■ **PASSAGE FOR REVIEW**:
He has peed a few times at my moms house. It concerns me that he is not potty trained in other people's houses. I hope he catches on soon that it is not ok to pee inside anywhere. I haven't caught him in the act of doing it yet. He always goes in the kitchen though so I will be watching him like a hawk the next few days when he goes in there. He probably isn't even fully house trained in my apt, it is just that I let him out so often. I am thinking about teaching him to ring a bell and maybe he will do that. He is getting to the point where I trust him in the living room while I am in my bedroom, but that also means I might miss him jumping at the door.


----------



## wenryder (Oct 21, 2010)

Obie was great over Christmas! We have been away from home for the last three days, visiting my grandma, my parents for xmas eve, and the in-laws over xmas day and boxing day. At one point, there was about 25 people over at my in-laws, including 3 children between 5-10 yo... many of whom he had never met, and he was so calm and well socialized. I was a proud mommy! Plus we were able to show how he's such a well behaved boy and demostrate all his tricks. =)

There was one moment at my parent's house, my mom has a Pomeranian who got a little nasty with Obie (alpha male? dominance? who knows) and snippy, and Obie took less than a second to pin him down and make some pretty nasty noises. No biting, just mouthing.... but it was a bit scary as I had never seen him do that before. We pulled them apart, but the Pom left him alone for the rest of the night, even though Obie did try to play with him multiple times..... 

Overall, Christmas was wonderful, very busy but enjoyable!!!!


----------



## LincolnsMom (Sep 28, 2010)

Lincoln's christmas test is tomorrow. I'm a proud mommy in that he is fully housebroken and very well behaved I can't believe it. We simply let him get his energy out by playing before hand and then he is just a doll afterwards. Tomorrow he will be in a house of about 20 so we will see.

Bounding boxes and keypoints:
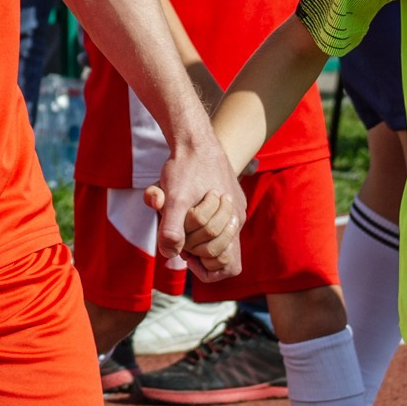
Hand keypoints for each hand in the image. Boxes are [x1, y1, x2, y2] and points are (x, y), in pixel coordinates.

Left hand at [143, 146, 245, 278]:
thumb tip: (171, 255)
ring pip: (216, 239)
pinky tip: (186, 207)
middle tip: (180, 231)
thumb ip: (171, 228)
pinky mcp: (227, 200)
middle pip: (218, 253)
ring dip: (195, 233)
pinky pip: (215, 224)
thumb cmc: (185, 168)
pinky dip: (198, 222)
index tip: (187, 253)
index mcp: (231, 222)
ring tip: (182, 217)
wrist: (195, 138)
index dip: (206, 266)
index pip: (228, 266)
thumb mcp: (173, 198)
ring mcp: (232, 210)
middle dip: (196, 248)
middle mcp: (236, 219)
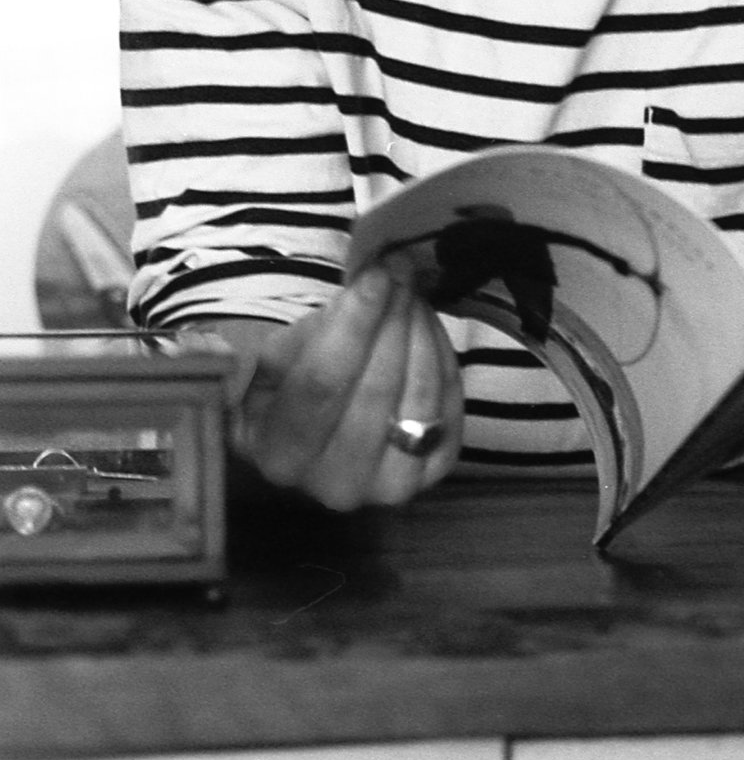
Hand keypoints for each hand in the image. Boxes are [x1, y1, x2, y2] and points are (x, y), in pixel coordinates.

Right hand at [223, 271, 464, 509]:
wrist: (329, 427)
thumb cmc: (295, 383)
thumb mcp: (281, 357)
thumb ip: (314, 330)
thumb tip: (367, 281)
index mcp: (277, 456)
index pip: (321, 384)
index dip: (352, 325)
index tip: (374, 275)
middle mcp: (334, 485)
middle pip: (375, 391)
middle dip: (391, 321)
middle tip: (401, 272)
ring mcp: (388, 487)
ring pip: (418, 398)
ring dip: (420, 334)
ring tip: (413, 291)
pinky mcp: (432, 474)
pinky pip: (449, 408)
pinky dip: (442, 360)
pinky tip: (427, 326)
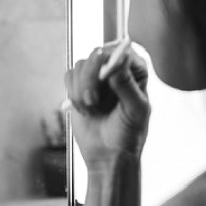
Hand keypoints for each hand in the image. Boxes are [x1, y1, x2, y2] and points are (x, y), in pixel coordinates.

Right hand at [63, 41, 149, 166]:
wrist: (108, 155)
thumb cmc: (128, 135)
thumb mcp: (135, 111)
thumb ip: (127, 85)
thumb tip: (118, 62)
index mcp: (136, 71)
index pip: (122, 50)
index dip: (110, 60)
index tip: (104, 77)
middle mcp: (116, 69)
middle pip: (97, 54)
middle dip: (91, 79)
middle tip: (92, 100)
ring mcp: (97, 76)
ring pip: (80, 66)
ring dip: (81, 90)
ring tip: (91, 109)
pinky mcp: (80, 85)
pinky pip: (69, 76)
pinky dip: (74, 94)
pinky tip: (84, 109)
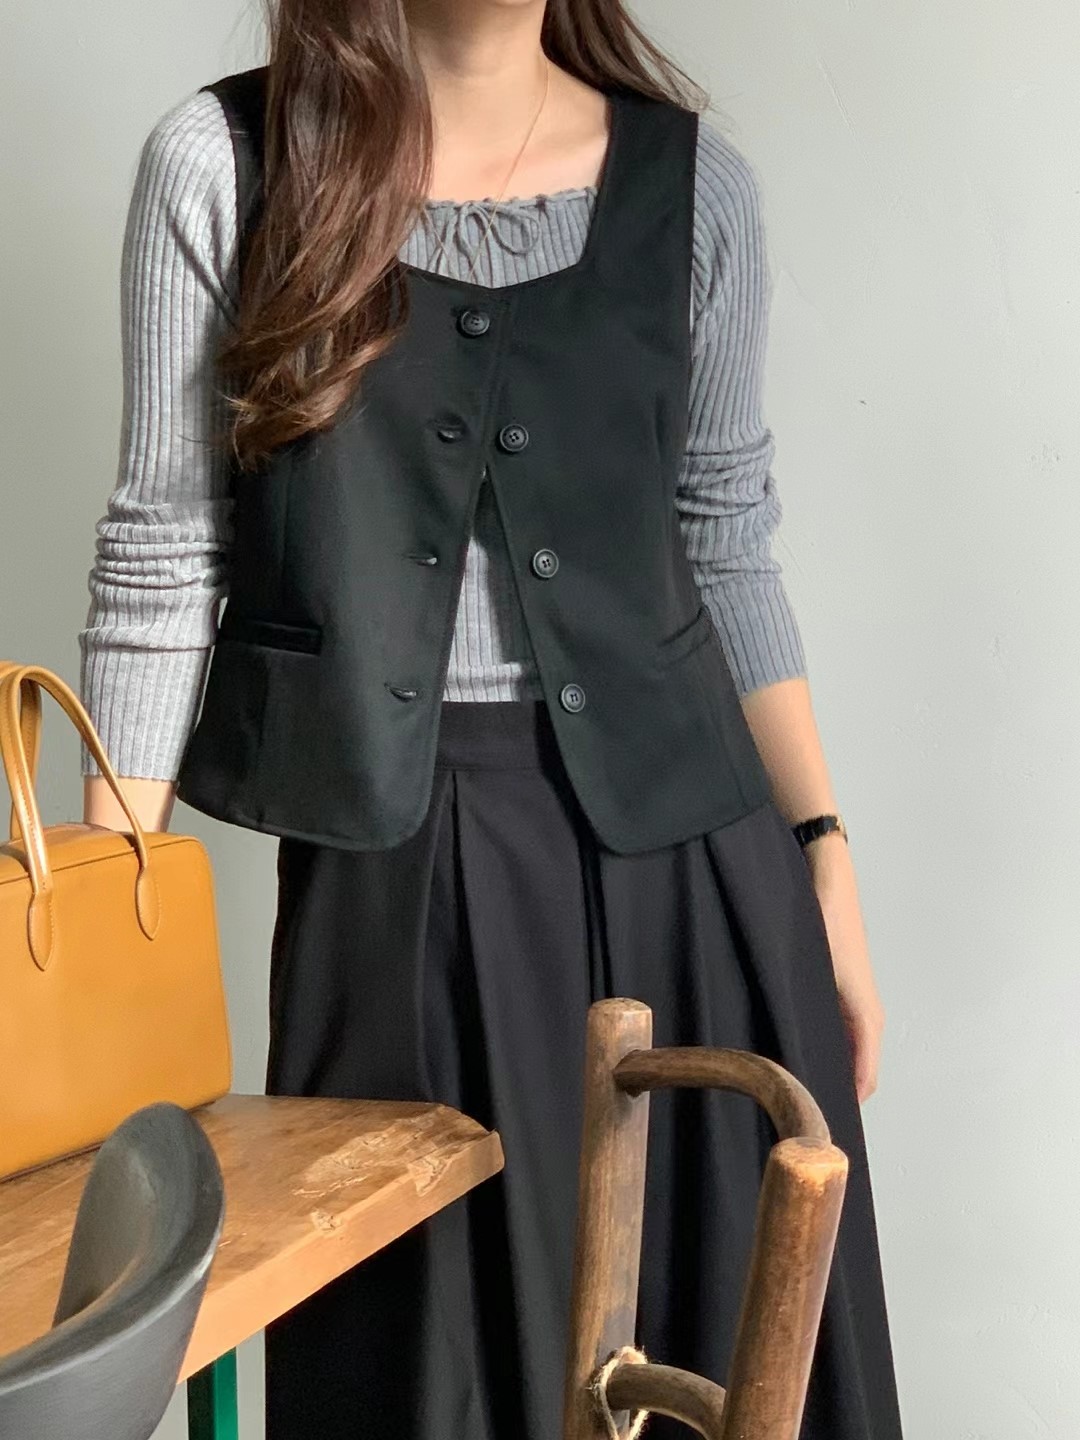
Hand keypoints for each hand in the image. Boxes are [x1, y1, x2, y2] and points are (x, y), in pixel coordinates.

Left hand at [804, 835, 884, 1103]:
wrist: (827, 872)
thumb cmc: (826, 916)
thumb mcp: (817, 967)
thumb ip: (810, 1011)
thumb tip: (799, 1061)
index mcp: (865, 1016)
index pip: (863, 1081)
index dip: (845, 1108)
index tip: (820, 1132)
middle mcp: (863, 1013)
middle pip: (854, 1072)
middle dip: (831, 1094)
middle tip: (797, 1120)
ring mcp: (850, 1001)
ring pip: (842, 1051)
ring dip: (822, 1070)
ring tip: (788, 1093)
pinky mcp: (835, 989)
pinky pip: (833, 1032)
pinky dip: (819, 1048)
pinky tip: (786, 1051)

* * *

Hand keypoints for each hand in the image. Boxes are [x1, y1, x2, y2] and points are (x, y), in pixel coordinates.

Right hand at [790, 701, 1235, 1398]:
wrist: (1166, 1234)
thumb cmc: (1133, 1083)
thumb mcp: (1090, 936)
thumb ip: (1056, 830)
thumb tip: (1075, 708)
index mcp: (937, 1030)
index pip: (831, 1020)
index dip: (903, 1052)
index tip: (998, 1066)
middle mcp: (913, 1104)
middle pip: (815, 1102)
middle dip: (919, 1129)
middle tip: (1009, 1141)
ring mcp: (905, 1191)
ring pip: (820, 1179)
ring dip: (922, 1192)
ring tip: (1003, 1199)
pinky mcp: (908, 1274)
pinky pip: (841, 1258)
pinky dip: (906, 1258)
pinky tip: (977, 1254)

--

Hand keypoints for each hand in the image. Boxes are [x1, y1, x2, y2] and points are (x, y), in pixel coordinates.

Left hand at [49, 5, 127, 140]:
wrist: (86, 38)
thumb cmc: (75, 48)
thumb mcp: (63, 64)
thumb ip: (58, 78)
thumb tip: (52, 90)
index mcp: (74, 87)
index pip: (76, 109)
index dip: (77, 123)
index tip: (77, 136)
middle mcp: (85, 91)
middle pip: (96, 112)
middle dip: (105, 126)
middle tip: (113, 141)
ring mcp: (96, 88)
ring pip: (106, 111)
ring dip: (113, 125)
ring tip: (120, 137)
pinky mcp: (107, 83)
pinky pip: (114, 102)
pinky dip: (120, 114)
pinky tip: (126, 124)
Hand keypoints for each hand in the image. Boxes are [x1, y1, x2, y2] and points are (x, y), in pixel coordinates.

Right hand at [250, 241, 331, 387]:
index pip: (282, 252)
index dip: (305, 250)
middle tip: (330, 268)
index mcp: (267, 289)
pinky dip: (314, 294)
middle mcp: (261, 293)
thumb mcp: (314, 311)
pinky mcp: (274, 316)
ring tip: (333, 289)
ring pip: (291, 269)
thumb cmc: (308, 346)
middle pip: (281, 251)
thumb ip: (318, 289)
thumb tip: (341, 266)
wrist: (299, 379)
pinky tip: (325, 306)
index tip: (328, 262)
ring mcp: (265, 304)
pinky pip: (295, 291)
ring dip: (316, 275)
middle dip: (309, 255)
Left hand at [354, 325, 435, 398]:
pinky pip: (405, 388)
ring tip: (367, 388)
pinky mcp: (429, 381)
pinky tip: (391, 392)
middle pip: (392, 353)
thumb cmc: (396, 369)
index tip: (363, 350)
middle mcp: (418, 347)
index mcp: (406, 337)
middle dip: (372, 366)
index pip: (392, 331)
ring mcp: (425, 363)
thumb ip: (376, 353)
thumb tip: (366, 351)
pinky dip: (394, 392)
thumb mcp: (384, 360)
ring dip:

■ **PROBLEM DESCRIPTION**: Please translate this sentence from the forum thread about dogs into Spanish: "I hope he catches on soon that it is not ok to pee inside anywhere." The records are not needed for this work.

■ **RESULT FOR THIS TASK**: Espero que pronto entienda que no está bien hacer pis en el interior de ningún sitio.